* **Work order**: Would you retype the listing below word for word, without any of its pictures?

* **Records shown**:
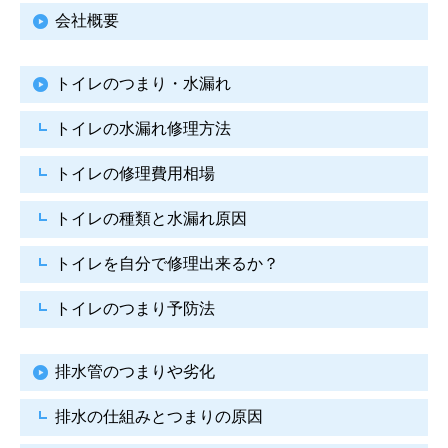
会社概要
トイレのつまり・水漏れ
トイレの水漏れ修理方法
トイレの修理費用相場
トイレの種類と水漏れ原因
トイレを自分で修理出来るか？
トイレのつまり予防法
排水管のつまりや劣化
排水の仕組みとつまりの原因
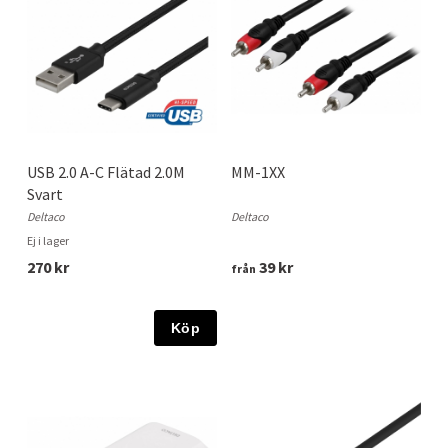
USB 2.0 A-C Flätad 2.0M
MM-1XX
Svart
Deltaco
Deltaco
Ej i lager
270 kr
39 kr
från
Köp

* **Response below**:
会社概要
トイレのつまり・水漏れ
トイレの水漏れ修理方法
トイレの修理費用相場
トイレの種類と水漏れ原因
トイレを自分で修理出来るか？
トイレのつまり予防法
排水管のつまりや劣化
排水の仕組みとつまりの原因
USB 2.0 A-C Flätad 2.0M
MM-1XX
Svart
Deltaco
Deltaco
Ej i lager
270 kr
39 kr
från
Köp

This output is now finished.